Dive Brief:
- Qdoba’s private equity owner, Butterfly Equity, announced Tuesday that it has secured a $527 million continuation fund to support the growth of the franchised Mexican fast casual chain.
- The deal was led by Apollo S3 — a subsidiary of Apollo Global Management, which owned Qdoba until Butterfly’s acquisition of the brand in 2022 — and is supported by new and existing investors.
- The fund “provides an attractive liquidity option for QDOBA’s existing investors, strengthens the Company’s capital structure and provides a clear runway to achieve its next phase of growth,” according to the announcement of the transaction.
Dive Insight:
Since acquiring Qdoba in 2022, Butterfly has made major changes to the brand: Qdoba sold more than 110 restaurants to franchisees in 2023, and another 11 in 2024, according to its franchise disclosure document. These sales shifted it from being significantly company-owned to overwhelmingly franchised.
Qdoba is looking to franchising to bolster its growth, with more than 500 units in various stages of development. The investment is intended to speed up the 800-unit chain’s expansion, per the press release.
“We have been impressed by the progress that Butterfly has made in positioning QDOBA for sustained growth and believe the depth and breadth of the Apollo platform enables us to execute bespoke transactions like this,” said Steve Lessar, Apollo partner and co-head of S3.

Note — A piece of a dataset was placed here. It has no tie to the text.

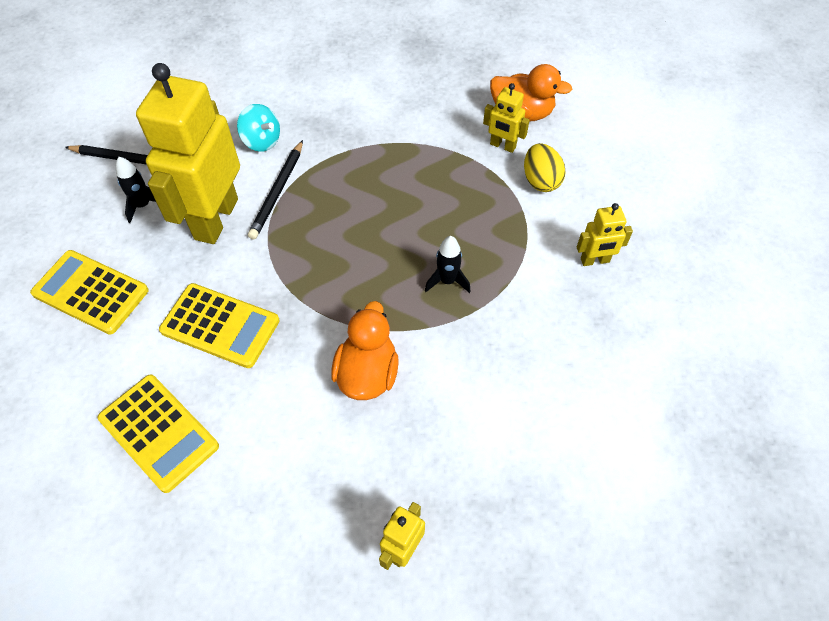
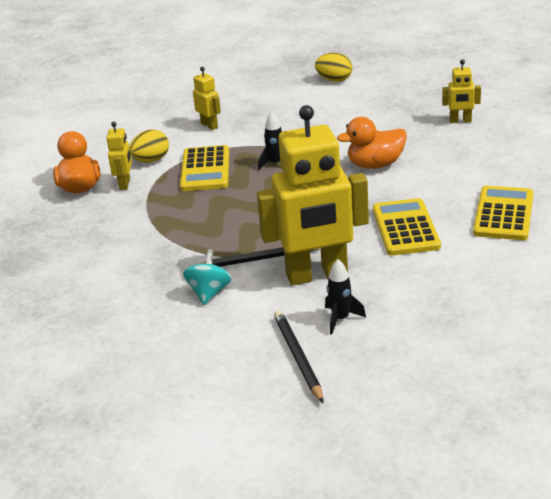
camera: 115 degrees left, 25 degrees down
(91, 292) = (447, 298): yellow calculator -> yellow calculator (205, 169)
(653, 466) = (334, 80): none -> yellow egg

Qdoba’s unit economics are also growing. According to the chain’s FDD, same-restaurant sales across 377 mature franchised restaurants rose 9.3% in fiscal 2022, 5.8% in FY 2023 and 8.0% in FY 2024.
“Given this trajectory, we expect to double QDOBA’s system sales over the next five years,” Qdoba CEO John Cywinski, who has led the chain since 2023, said in the press release.
This sales growth is in keeping with the overall strength of the fast casual segment, though 2025 has not been kind to Qdoba’s largest competitor, Chipotle, which saw same-store sales fall 4% in Q2.
Despite the sales trouble at major brands, the restaurant sector is still drawing investment and M&A interest from major investors and private equity firms. Just this week, Philz Coffee sold to Freeman Spogli, for a reported $145 million.